__Source records__
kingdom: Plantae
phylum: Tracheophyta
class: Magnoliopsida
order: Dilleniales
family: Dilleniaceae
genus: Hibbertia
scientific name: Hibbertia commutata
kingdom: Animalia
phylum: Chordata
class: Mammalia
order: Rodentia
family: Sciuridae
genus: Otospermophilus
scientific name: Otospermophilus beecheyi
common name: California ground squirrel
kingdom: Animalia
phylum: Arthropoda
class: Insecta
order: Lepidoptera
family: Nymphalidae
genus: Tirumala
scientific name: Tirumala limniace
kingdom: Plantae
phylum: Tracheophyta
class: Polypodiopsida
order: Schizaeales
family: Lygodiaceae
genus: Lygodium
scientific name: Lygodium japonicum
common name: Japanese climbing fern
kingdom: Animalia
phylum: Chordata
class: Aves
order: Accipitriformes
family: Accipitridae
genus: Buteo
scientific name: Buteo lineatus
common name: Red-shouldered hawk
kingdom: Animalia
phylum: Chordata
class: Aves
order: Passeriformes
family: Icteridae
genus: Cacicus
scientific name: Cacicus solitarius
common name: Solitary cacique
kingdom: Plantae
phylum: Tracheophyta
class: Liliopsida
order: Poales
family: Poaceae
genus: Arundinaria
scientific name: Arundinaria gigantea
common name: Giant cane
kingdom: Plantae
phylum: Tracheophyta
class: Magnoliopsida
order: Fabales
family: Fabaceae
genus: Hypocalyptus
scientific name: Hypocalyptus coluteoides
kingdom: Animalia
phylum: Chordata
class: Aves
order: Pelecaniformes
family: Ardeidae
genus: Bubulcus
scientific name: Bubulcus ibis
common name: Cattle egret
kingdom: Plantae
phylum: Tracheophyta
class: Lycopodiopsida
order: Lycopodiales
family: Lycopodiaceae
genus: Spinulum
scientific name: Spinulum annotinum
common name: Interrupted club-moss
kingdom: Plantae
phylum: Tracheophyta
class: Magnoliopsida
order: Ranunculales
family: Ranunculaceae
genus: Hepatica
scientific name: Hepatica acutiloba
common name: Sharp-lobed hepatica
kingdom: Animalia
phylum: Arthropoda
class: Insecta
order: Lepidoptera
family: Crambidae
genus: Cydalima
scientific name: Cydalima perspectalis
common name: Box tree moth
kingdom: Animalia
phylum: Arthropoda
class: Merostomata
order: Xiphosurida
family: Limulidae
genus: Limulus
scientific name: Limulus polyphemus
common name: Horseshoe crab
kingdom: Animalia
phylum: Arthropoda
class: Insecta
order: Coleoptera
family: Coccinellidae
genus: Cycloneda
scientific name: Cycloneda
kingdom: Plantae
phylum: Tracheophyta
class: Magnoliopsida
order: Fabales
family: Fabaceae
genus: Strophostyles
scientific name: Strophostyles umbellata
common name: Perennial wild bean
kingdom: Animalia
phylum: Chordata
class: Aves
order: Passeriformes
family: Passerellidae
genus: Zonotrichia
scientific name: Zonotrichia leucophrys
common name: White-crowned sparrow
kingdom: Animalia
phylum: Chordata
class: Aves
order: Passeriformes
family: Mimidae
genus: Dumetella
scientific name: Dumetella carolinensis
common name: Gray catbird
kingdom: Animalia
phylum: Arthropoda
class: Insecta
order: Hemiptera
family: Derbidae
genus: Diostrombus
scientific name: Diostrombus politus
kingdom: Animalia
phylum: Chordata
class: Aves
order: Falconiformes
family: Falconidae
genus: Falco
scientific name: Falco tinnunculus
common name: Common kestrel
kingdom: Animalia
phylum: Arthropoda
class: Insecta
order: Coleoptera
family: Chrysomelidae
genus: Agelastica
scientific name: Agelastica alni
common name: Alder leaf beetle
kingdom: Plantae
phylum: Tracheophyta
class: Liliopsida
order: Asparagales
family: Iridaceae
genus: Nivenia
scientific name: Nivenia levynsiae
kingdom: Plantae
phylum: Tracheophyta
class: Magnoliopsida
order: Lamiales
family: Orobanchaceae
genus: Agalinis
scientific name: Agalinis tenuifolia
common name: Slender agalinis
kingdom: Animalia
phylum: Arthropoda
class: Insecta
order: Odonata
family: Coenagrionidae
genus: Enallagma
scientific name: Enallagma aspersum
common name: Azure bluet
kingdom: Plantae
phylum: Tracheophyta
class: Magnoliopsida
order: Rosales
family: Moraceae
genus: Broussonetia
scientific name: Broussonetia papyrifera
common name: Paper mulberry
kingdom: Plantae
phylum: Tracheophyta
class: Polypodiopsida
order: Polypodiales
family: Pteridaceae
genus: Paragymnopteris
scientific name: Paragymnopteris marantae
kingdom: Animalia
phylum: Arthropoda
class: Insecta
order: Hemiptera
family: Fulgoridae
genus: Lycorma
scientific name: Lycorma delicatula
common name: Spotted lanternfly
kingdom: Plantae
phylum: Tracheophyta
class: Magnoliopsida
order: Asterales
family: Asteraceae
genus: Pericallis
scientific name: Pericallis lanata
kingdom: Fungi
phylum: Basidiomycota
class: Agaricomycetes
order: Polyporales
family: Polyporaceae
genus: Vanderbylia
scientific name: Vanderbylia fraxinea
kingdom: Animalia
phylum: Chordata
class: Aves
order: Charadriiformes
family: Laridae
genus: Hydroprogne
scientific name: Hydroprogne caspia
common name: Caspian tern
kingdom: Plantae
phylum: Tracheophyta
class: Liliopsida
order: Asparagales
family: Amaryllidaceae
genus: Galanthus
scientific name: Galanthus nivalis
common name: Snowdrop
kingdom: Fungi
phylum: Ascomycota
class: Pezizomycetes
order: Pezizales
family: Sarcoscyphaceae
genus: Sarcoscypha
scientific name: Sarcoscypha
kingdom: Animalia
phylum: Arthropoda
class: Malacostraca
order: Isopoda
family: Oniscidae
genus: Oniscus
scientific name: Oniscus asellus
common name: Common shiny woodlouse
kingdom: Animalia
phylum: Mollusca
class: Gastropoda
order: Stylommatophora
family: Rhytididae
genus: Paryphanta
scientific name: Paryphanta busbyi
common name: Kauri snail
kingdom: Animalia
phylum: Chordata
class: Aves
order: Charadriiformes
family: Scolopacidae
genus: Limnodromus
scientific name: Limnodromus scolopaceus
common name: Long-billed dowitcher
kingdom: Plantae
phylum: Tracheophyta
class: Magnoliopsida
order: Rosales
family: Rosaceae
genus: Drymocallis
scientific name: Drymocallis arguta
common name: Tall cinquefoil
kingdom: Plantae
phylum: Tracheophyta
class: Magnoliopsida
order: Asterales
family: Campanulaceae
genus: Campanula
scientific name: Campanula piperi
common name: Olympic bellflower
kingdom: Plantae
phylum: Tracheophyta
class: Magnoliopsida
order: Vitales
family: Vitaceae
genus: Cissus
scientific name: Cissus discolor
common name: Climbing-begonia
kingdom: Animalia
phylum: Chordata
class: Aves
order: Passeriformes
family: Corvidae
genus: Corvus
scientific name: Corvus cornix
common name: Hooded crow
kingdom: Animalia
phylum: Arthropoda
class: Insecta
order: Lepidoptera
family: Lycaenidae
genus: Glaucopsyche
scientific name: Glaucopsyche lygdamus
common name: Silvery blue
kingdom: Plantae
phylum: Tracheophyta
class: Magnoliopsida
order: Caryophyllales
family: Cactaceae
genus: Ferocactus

__EXERCISE__
Copy every line of the source records above without changing anything.

__WORKED ANSWER__
kingdom: Plantae
phylum: Tracheophyta
class: Magnoliopsida
order: Dilleniales
family: Dilleniaceae
genus: Hibbertia
scientific name: Hibbertia commutata
kingdom: Animalia
phylum: Chordata
class: Mammalia
order: Rodentia
family: Sciuridae
genus: Otospermophilus
scientific name: Otospermophilus beecheyi
common name: California ground squirrel
kingdom: Animalia
phylum: Arthropoda
class: Insecta
order: Lepidoptera
family: Nymphalidae
genus: Tirumala
scientific name: Tirumala limniace
kingdom: Plantae
phylum: Tracheophyta
class: Polypodiopsida
order: Schizaeales
family: Lygodiaceae
genus: Lygodium
scientific name: Lygodium japonicum
common name: Japanese climbing fern
kingdom: Animalia
phylum: Chordata
class: Aves
order: Accipitriformes
family: Accipitridae
genus: Buteo
scientific name: Buteo lineatus
common name: Red-shouldered hawk
kingdom: Animalia
phylum: Chordata
class: Aves
order: Passeriformes
family: Icteridae
genus: Cacicus
scientific name: Cacicus solitarius
common name: Solitary cacique
kingdom: Plantae
phylum: Tracheophyta
class: Liliopsida
order: Poales
family: Poaceae
genus: Arundinaria
scientific name: Arundinaria gigantea
common name: Giant cane
kingdom: Plantae
phylum: Tracheophyta
class: Magnoliopsida
order: Fabales
family: Fabaceae
genus: Hypocalyptus
scientific name: Hypocalyptus coluteoides
kingdom: Animalia
phylum: Chordata
class: Aves
order: Pelecaniformes
family: Ardeidae
genus: Bubulcus
scientific name: Bubulcus ibis
common name: Cattle egret
kingdom: Plantae
phylum: Tracheophyta
class: Lycopodiopsida
order: Lycopodiales
family: Lycopodiaceae
genus: Spinulum
scientific name: Spinulum annotinum
common name: Interrupted club-moss
kingdom: Plantae
phylum: Tracheophyta
class: Magnoliopsida
order: Ranunculales
family: Ranunculaceae
genus: Hepatica
scientific name: Hepatica acutiloba
common name: Sharp-lobed hepatica
kingdom: Animalia
phylum: Arthropoda
class: Insecta
order: Lepidoptera
family: Crambidae
genus: Cydalima
scientific name: Cydalima perspectalis
common name: Box tree moth
kingdom: Animalia
phylum: Arthropoda
class: Merostomata
order: Xiphosurida
family: Limulidae
genus: Limulus
scientific name: Limulus polyphemus
common name: Horseshoe crab
kingdom: Animalia
phylum: Arthropoda
class: Insecta
order: Coleoptera
family: Coccinellidae
genus: Cycloneda
scientific name: Cycloneda
kingdom: Plantae
phylum: Tracheophyta
class: Magnoliopsida
order: Fabales
family: Fabaceae
genus: Strophostyles
scientific name: Strophostyles umbellata
common name: Perennial wild bean
kingdom: Animalia
phylum: Chordata
class: Aves
order: Passeriformes
family: Passerellidae
genus: Zonotrichia
scientific name: Zonotrichia leucophrys
common name: White-crowned sparrow
kingdom: Animalia
phylum: Chordata
class: Aves
order: Passeriformes
family: Mimidae
genus: Dumetella
scientific name: Dumetella carolinensis
common name: Gray catbird
kingdom: Animalia
phylum: Arthropoda
class: Insecta
order: Hemiptera
family: Derbidae
genus: Diostrombus
scientific name: Diostrombus politus
kingdom: Animalia
phylum: Chordata
class: Aves
order: Falconiformes
family: Falconidae
genus: Falco
scientific name: Falco tinnunculus
common name: Common kestrel
kingdom: Animalia
phylum: Arthropoda
class: Insecta
order: Coleoptera
family: Chrysomelidae
genus: Agelastica
scientific name: Agelastica alni
common name: Alder leaf beetle
kingdom: Plantae
phylum: Tracheophyta
class: Liliopsida
order: Asparagales
family: Iridaceae
genus: Nivenia
scientific name: Nivenia levynsiae
kingdom: Plantae
phylum: Tracheophyta
class: Magnoliopsida
order: Lamiales
family: Orobanchaceae
genus: Agalinis
scientific name: Agalinis tenuifolia
common name: Slender agalinis
kingdom: Animalia
phylum: Arthropoda
class: Insecta
order: Odonata
family: Coenagrionidae
genus: Enallagma
scientific name: Enallagma aspersum
common name: Azure bluet
kingdom: Plantae
phylum: Tracheophyta
class: Magnoliopsida
order: Rosales
family: Moraceae
genus: Broussonetia
scientific name: Broussonetia papyrifera
common name: Paper mulberry
kingdom: Plantae
phylum: Tracheophyta
class: Polypodiopsida
order: Polypodiales
family: Pteridaceae
genus: Paragymnopteris
scientific name: Paragymnopteris marantae
kingdom: Animalia
phylum: Arthropoda
class: Insecta
order: Hemiptera
family: Fulgoridae
genus: Lycorma
scientific name: Lycorma delicatula
common name: Spotted lanternfly
kingdom: Plantae
phylum: Tracheophyta
class: Magnoliopsida
order: Asterales
family: Asteraceae
genus: Pericallis
scientific name: Pericallis lanata
kingdom: Fungi
phylum: Basidiomycota
class: Agaricomycetes
order: Polyporales
family: Polyporaceae
genus: Vanderbylia
scientific name: Vanderbylia fraxinea
kingdom: Animalia
phylum: Chordata
class: Aves
order: Charadriiformes
family: Laridae
genus: Hydroprogne
scientific name: Hydroprogne caspia
common name: Caspian tern
kingdom: Plantae
phylum: Tracheophyta
class: Liliopsida
order: Asparagales
family: Amaryllidaceae
genus: Galanthus
scientific name: Galanthus nivalis
common name: Snowdrop
kingdom: Fungi
phylum: Ascomycota
class: Pezizomycetes
order: Pezizales
family: Sarcoscyphaceae
genus: Sarcoscypha
scientific name: Sarcoscypha
kingdom: Animalia
phylum: Arthropoda
class: Malacostraca
order: Isopoda
family: Oniscidae
genus: Oniscus
scientific name: Oniscus asellus
common name: Common shiny woodlouse
kingdom: Animalia
phylum: Mollusca
class: Gastropoda
order: Stylommatophora
family: Rhytididae
genus: Paryphanta
scientific name: Paryphanta busbyi
common name: Kauri snail
kingdom: Animalia
phylum: Chordata
class: Aves
order: Charadriiformes
family: Scolopacidae
genus: Limnodromus
scientific name: Limnodromus scolopaceus
common name: Long-billed dowitcher
kingdom: Plantae
phylum: Tracheophyta
class: Magnoliopsida
order: Rosales
family: Rosaceae
genus: Drymocallis
scientific name: Drymocallis arguta
common name: Tall cinquefoil
kingdom: Plantae
phylum: Tracheophyta
class: Magnoliopsida
order: Asterales
family: Campanulaceae
genus: Campanula
scientific name: Campanula piperi
common name: Olympic bellflower
kingdom: Plantae
phylum: Tracheophyta
class: Magnoliopsida
order: Vitales
family: Vitaceae
genus: Cissus
scientific name: Cissus discolor
common name: Climbing-begonia
kingdom: Animalia
phylum: Chordata
class: Aves
order: Passeriformes
family: Corvidae
genus: Corvus
scientific name: Corvus cornix
common name: Hooded crow
kingdom: Animalia
phylum: Arthropoda
class: Insecta
order: Lepidoptera
family: Lycaenidae
genus: Glaucopsyche
scientific name: Glaucopsyche lygdamus
common name: Silvery blue
kingdom: Plantae
phylum: Tracheophyta
class: Magnoliopsida
order: Caryophyllales
family: Cactaceae
genus: Ferocactus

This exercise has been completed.